When I lived in Cairo, there used to be (maybe still are) July 4th events for people connected with the US Embassy and related organizations. Non-connected expats were not welcome. Ironically, for French independence day on July 14, their embassy would send out announcements around the same time warmly inviting all French expats to their holiday festivities, while US expats were pointedly being told to stay away from ours.


----------



## Isla Verde (Oct 19, 2011)

Longford said:


> The American Society helps to organize it and you can also contact the citizens services office at the Embassy to be included on the list. Before 9/11 it was easy to go, you could almost just walk in. It's tightened-up a bit since then. My suggestion is that you start by checking with the American Society


Thanks for the info. Maybe next year . . . 
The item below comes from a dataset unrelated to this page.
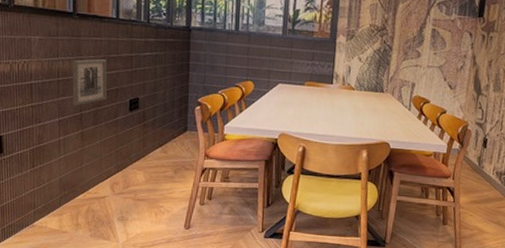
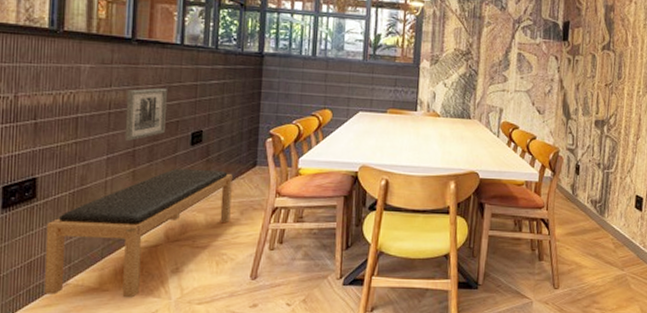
bench: none [13,131,167,239] -> present [45,168,233,298]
What other kinds of activities does the American Society organize?


----------



## conklinwh (Dec 19, 2009)

I suspect that Embassy controls celebrations and invitees much more these day with outside threats. When I was in Biejing 1994-96, the Embassy was open to all Americans and invited Chinese guests if pre approved. There was one Marine guard to check passports.
It was all day affair. This also when Marine barracks had friday night "wets" and all US citizens invited. I went back around 2003 and you couldn't get within three blocks of the embassy.


----------



## Isla Verde (Oct 19, 2011)

conklinwh said:


> I suspect that Embassy controls celebrations and invitees much more these day with outside threats. When I was in Biejing 1994-96, the Embassy was open to all Americans and invited Chinese guests if pre approved. There was one Marine guard to check passports.
> It was all day affair. This also when Marine barracks had friday night "wets" and all US citizens invited. I went back around 2003 and you couldn't get within three blocks of the embassy.


Lástima . . .


----------



## mickisue1 (Mar 10, 2012)

I just remembered...Daughter lives in Vicenza, IT, where an American air base is located.
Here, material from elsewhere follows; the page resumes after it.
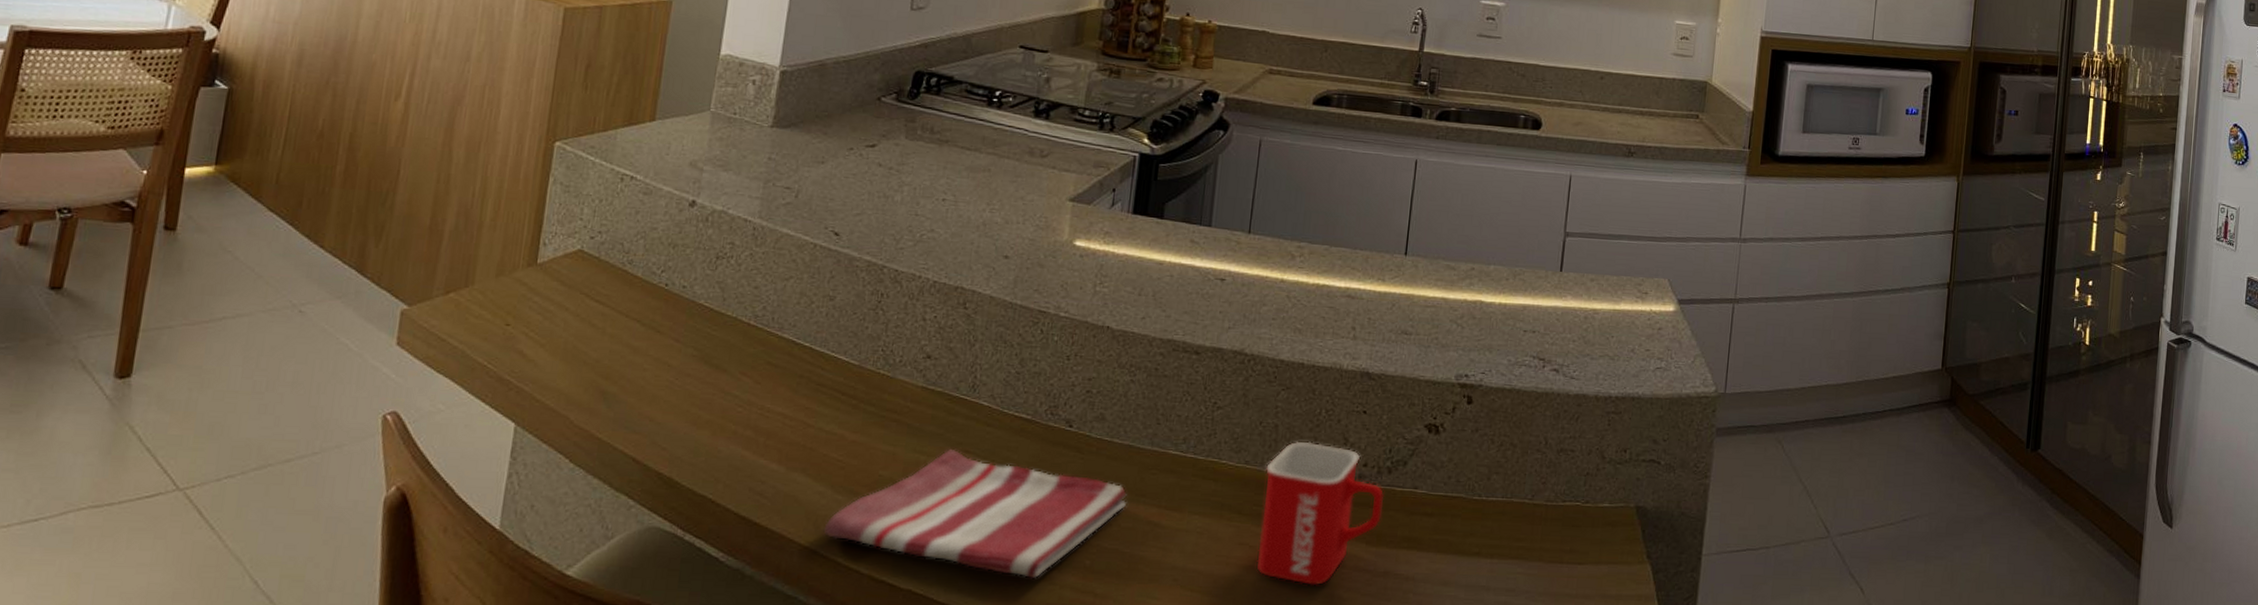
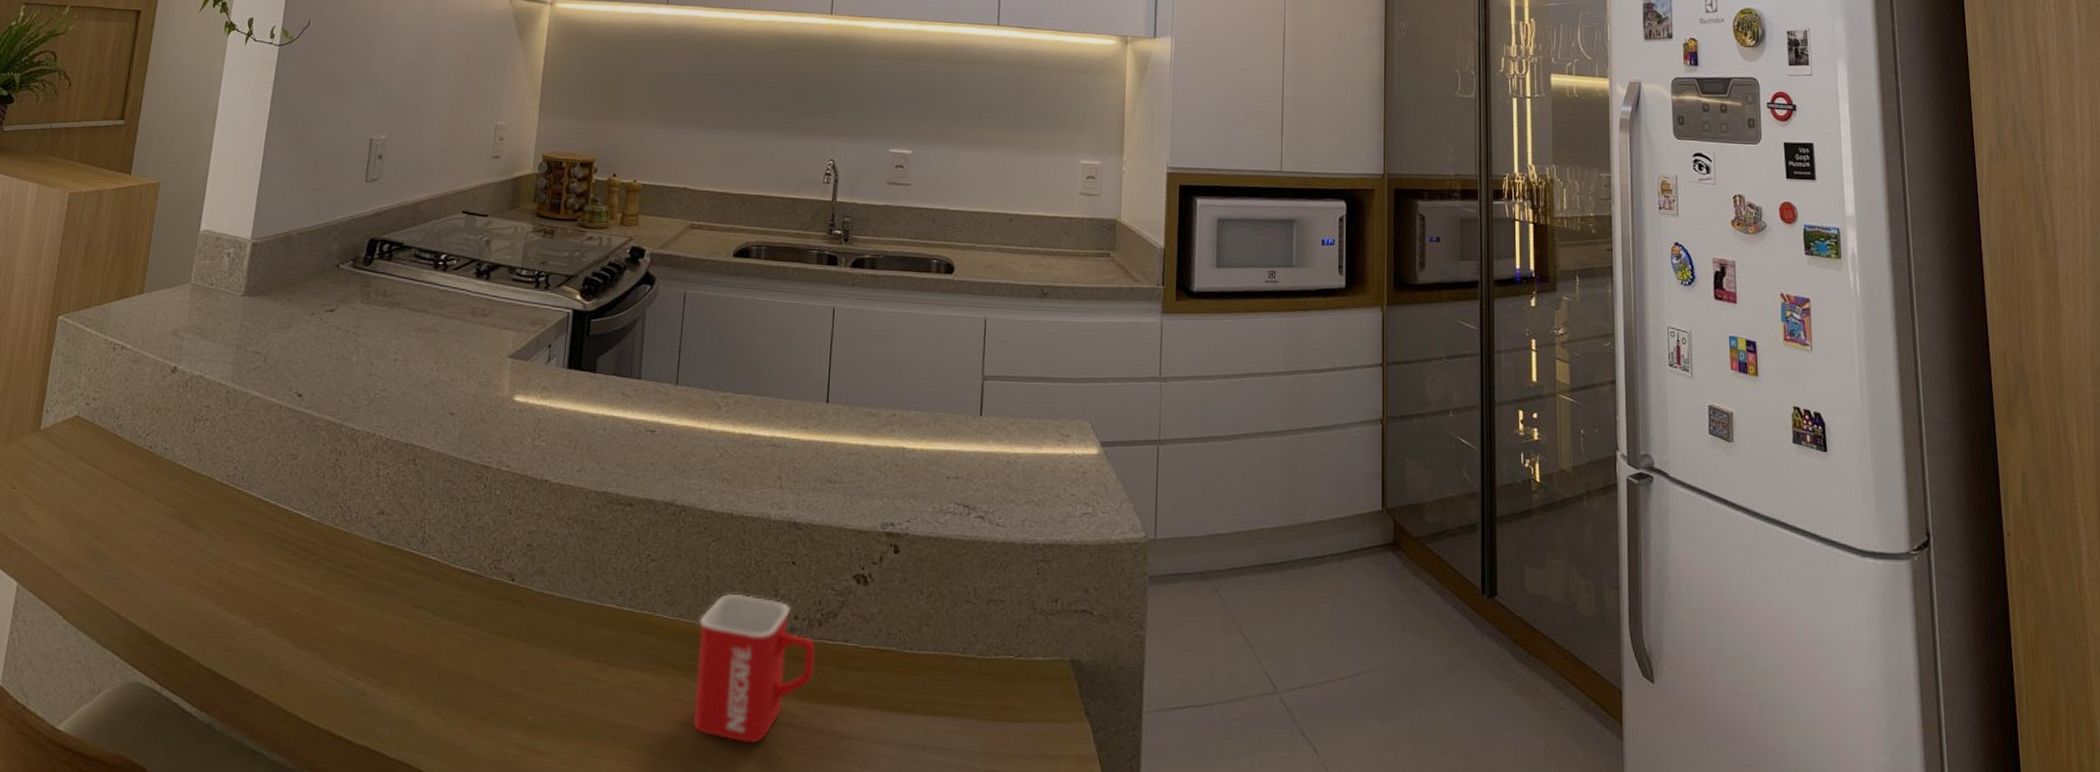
dish towel: present [823,448,1128,579] -> none [286,603,568,736]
There are frequent protests by various groups against its presence.

That may be part of the reason that the base invites locals to fireworks on the fourth.


----------



## Longford (May 25, 2012)

mickisue1 said:


> I just remembered...Daughter lives in Vicenza, IT, where an American air base is located.
> 
> There are frequent protests by various groups against its presence.
> 
> That may be part of the reason that the base invites locals to fireworks on the fourth.


I lived in Tucson, AZ and when there I was appointed to the civilian liasion/oversight committee comprised of community leaders and persons of influence. There were maybe 25 of us. The Department of Defense establishes just such committees to foster closer relationships with the communities where the bases are located. Davis Monthan in Tucson is a former SAC base and today is used largely by Homeland Security to accomplish its goals. These committees serve a good purpose in that they allow community leaders to talk within their constituencies about the goings on and benefits these bases bring to the areas. It was a base with somewhat high security levels and it didn't have fireworks at the 4th, however.


----------